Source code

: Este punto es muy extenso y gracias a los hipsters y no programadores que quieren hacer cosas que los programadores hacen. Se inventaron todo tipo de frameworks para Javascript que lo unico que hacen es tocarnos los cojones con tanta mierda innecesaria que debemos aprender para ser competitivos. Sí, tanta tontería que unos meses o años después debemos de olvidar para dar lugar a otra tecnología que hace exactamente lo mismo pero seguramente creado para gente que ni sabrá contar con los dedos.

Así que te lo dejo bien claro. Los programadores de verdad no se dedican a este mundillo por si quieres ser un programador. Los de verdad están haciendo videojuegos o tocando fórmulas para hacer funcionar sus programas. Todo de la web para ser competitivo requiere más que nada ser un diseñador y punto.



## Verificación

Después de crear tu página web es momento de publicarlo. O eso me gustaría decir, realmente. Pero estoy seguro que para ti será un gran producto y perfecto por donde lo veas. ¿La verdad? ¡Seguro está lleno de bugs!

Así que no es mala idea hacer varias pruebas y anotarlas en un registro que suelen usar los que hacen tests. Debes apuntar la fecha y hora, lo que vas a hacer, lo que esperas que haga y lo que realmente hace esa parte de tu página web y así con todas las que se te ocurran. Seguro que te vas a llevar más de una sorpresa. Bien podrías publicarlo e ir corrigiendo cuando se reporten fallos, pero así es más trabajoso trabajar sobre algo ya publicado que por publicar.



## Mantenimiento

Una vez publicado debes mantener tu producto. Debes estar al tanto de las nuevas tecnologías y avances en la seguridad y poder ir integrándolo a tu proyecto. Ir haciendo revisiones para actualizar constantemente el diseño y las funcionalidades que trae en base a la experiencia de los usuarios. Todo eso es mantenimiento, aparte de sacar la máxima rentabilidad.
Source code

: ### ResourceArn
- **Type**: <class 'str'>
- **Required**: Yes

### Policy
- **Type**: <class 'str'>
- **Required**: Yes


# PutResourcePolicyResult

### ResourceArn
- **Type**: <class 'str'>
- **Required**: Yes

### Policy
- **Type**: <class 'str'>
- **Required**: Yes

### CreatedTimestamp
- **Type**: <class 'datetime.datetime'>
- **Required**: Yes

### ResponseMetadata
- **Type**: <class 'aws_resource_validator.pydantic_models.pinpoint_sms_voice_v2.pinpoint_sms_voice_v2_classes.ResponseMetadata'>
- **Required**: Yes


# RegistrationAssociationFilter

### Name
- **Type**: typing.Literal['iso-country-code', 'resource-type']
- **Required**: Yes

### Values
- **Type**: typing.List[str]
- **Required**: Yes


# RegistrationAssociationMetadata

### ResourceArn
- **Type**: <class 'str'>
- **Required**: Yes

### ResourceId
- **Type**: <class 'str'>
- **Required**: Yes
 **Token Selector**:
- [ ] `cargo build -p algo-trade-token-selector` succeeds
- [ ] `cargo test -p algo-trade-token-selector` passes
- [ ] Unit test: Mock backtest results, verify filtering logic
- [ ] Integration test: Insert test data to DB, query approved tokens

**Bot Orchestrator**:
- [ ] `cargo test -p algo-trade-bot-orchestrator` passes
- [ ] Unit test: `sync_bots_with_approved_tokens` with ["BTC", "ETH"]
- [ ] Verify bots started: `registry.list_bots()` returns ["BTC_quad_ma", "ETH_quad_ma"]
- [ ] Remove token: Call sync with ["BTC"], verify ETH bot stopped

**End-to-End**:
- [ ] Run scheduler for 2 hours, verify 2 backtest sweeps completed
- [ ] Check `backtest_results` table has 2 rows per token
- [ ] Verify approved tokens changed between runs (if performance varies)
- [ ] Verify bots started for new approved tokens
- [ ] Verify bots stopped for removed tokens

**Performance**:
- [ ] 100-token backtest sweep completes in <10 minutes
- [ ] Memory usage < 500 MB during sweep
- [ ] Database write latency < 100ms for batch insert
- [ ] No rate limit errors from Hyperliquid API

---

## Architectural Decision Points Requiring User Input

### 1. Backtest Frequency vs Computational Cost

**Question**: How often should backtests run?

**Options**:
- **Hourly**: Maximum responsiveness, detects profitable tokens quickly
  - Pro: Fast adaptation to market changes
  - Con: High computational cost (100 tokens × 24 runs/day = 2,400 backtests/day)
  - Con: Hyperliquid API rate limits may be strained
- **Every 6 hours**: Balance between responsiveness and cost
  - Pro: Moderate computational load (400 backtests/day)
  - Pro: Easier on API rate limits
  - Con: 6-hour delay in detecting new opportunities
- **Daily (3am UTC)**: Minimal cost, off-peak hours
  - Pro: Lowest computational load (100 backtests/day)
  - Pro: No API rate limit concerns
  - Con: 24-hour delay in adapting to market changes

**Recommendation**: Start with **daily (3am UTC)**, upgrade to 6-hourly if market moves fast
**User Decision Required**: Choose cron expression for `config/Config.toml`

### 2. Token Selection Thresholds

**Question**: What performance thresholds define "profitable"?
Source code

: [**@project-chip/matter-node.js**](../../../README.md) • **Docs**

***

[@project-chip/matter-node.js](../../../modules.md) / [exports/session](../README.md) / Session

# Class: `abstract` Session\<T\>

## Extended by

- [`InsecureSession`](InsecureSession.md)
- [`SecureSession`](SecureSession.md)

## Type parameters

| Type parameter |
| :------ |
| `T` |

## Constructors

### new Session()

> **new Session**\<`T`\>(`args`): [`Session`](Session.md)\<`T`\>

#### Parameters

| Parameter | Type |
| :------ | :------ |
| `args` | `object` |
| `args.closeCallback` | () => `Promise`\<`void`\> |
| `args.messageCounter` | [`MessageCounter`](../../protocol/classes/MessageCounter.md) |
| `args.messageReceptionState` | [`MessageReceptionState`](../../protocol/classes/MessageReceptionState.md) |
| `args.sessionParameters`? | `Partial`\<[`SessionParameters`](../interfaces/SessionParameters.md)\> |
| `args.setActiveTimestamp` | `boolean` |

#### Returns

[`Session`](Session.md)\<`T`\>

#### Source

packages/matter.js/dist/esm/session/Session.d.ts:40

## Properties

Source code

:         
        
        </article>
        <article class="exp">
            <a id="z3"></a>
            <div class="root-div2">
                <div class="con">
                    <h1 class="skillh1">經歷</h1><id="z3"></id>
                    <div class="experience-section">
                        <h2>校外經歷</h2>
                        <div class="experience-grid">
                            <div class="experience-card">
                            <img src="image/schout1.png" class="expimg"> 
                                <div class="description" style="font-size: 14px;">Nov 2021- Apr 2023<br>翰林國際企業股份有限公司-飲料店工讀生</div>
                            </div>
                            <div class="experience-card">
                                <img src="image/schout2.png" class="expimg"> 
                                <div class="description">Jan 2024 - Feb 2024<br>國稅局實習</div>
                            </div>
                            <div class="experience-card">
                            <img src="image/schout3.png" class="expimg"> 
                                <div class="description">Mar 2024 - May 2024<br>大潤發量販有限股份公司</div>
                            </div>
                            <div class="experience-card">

********

About this exercise —
Gather each line from the listing above that holds "trade".

Answer to the problem —
- [ ] `cargo build -p algo-trade-token-selector` succeeds
- [ ] `cargo test -p algo-trade-token-selector` passes
- [ ] `cargo test -p algo-trade-bot-orchestrator` passes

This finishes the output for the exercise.